De acordo com Felix Bohn, sócio da Elementar Digital, agência especializada em performance orientada por dados, muitas operações falham ao diagnosticar essa queda de rendimento. “Muitas operações atribuem a piora a fatores externos, como sazonalidade, concorrência ou ao algoritmo, quando o que está pesando mesmo é a repetição: a frequência vai acumulando e os criativos acabam perdendo força”, analisa o executivo.
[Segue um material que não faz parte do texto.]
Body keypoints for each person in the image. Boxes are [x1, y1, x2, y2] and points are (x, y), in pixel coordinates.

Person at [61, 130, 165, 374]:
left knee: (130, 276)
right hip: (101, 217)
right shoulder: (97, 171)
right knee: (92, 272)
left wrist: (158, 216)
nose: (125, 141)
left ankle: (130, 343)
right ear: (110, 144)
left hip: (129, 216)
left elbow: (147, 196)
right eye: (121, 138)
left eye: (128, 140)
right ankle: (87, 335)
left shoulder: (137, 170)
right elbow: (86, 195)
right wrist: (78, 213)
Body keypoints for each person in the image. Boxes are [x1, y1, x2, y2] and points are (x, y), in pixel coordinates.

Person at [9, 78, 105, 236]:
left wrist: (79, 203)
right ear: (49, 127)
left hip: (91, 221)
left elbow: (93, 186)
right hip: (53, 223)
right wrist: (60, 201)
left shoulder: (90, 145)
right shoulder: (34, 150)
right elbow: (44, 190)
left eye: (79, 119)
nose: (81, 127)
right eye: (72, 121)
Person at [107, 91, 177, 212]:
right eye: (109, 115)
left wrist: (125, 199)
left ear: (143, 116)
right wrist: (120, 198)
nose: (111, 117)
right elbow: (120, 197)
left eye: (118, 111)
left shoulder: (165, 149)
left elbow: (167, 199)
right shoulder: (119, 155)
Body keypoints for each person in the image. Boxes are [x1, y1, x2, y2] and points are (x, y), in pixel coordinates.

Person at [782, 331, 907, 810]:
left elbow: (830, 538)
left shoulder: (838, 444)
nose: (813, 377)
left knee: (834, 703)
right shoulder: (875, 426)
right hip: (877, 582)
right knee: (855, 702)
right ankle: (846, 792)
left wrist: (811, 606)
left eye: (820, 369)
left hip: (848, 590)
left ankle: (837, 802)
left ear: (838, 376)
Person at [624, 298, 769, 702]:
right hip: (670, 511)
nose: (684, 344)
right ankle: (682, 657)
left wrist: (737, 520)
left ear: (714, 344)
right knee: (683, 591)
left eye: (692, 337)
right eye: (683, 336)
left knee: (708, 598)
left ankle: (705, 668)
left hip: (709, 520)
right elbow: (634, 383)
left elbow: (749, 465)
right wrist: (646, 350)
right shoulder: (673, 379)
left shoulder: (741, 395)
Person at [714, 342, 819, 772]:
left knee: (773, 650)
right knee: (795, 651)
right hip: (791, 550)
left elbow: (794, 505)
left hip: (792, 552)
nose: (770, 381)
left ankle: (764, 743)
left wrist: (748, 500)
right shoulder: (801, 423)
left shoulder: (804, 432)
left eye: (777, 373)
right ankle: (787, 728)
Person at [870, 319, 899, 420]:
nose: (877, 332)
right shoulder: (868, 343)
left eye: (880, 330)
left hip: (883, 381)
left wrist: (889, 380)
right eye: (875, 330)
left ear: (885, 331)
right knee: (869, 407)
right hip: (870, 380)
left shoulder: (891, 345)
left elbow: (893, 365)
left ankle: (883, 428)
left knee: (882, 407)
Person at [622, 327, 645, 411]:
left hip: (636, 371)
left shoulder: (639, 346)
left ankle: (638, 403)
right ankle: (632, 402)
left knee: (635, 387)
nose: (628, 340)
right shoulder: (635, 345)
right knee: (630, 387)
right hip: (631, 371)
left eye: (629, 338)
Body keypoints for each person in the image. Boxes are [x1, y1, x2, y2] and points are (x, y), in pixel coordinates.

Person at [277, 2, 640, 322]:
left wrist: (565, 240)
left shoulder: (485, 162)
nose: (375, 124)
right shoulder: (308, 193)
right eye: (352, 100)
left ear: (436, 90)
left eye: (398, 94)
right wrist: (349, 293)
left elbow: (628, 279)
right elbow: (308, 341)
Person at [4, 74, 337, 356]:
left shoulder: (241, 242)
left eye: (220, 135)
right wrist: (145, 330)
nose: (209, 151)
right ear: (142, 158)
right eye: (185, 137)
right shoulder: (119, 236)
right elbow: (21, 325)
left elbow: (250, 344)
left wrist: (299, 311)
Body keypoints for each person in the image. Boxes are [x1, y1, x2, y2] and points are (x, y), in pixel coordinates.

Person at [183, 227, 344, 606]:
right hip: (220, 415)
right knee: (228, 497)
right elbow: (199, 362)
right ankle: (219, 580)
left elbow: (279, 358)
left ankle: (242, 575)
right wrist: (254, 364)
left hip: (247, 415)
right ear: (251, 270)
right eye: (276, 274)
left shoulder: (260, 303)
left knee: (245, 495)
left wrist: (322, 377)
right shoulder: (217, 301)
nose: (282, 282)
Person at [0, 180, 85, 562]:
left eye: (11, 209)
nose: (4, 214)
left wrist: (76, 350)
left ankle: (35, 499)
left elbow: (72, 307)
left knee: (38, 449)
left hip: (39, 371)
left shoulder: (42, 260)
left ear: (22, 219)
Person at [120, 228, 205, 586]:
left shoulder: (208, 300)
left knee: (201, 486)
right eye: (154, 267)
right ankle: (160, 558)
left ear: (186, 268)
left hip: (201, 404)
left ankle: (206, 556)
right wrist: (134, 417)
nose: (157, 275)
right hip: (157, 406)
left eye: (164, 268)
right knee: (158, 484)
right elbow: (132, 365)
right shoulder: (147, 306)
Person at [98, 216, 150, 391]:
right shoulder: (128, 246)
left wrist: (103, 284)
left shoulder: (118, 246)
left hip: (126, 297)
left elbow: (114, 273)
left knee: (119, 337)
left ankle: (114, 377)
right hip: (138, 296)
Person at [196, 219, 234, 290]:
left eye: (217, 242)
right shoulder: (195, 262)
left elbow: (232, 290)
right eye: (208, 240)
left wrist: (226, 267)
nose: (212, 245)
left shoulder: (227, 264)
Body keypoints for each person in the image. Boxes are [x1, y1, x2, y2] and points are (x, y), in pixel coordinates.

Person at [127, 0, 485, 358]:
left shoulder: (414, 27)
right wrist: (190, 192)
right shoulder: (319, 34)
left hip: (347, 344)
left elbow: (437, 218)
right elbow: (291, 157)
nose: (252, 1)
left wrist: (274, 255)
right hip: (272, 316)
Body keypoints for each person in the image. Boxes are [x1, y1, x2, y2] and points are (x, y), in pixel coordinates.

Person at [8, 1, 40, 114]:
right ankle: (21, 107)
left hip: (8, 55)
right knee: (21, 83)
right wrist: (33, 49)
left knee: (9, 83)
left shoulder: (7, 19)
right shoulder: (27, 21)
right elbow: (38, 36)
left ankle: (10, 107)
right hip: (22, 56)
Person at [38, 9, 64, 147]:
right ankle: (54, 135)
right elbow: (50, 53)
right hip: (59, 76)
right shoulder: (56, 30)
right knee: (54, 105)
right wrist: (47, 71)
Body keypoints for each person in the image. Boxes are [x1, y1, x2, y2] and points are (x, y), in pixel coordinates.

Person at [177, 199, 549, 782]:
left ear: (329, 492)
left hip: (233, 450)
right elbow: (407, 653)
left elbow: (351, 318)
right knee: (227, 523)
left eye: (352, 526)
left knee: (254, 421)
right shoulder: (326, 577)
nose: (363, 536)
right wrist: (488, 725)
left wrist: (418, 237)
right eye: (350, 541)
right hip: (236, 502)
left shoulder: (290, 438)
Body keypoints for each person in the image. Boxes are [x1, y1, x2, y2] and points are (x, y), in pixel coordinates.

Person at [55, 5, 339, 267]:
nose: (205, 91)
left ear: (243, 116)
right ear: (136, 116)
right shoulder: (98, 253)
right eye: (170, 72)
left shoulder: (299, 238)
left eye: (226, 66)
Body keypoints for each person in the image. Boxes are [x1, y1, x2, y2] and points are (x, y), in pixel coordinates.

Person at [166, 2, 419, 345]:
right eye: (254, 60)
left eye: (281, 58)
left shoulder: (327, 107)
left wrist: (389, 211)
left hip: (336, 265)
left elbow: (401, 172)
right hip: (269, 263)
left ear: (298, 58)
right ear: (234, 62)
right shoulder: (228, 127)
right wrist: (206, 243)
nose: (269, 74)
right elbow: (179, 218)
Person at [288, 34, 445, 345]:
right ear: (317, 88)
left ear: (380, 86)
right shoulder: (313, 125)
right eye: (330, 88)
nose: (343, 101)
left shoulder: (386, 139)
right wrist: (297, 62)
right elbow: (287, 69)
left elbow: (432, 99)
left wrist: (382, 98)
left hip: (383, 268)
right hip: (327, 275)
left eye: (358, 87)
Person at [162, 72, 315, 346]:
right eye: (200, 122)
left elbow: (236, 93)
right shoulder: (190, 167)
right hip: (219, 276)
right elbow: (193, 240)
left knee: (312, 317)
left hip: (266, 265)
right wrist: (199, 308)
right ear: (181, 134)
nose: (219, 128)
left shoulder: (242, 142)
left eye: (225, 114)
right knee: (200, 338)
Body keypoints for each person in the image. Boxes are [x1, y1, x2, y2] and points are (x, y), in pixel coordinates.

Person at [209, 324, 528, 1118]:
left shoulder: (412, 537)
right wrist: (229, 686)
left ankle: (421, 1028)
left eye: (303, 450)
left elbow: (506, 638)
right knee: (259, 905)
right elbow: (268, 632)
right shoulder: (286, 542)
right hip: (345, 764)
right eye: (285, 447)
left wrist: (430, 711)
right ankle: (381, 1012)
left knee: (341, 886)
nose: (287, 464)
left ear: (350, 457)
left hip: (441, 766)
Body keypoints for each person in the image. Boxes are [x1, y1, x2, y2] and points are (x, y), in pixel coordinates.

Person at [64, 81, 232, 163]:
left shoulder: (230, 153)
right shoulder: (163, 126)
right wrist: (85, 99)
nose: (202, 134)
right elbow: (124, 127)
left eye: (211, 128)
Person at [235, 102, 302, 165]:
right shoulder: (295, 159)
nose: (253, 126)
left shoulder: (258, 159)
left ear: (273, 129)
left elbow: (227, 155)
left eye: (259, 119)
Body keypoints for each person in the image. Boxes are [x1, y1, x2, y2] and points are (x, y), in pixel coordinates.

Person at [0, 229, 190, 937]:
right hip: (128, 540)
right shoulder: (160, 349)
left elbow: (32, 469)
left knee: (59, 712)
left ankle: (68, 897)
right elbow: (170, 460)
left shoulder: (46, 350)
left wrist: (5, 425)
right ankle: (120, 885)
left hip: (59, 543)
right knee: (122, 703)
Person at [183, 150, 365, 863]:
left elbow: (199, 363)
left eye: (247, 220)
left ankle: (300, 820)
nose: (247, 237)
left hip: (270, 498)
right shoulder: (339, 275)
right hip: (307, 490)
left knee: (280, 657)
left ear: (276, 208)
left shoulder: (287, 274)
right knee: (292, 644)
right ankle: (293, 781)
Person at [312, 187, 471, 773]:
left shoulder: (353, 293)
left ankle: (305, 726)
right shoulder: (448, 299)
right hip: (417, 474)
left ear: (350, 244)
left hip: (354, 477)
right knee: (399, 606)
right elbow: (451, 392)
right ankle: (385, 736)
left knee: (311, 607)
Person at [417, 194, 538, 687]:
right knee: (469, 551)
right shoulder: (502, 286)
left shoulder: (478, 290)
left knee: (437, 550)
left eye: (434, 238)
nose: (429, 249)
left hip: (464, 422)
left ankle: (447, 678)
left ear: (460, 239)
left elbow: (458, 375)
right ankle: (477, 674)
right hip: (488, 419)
Dados compilados pela Hubspot reforçam a urgência do tema: o engajamento de um anúncio costuma atingir o ápice entre a 3ª e a 4ª exposição. A partir da 5ª vez que o usuário vê a mesma peça, a “cegueira de banner” se instala, derrubando a taxa de cliques e encarecendo a campanha. A recomendação técnica para mitigar esse desgaste é o rodízio de criativos em janelas de 7 a 14 dias.

Bohn alerta para um erro comum cometido por equipes de marketing: a substituição abrupta de todas as peças de uma campanha ao notar a saturação. Esse movimento interrompe o aprendizado de máquina das plataformas, gerando instabilidade. A estratégia correta, segundo o especialista, é o escalonamento.

“É preciso manter os criativos de maior performance rodando enquanto novos são testados em paralelo, e definir janelas de teste com métricas claras de aprovação antes de escalar ou pausar. A gestão criativa não pode ser uma demanda ad hoc que surge quando os números caem. É um processo contínuo”, ressalta Bohn.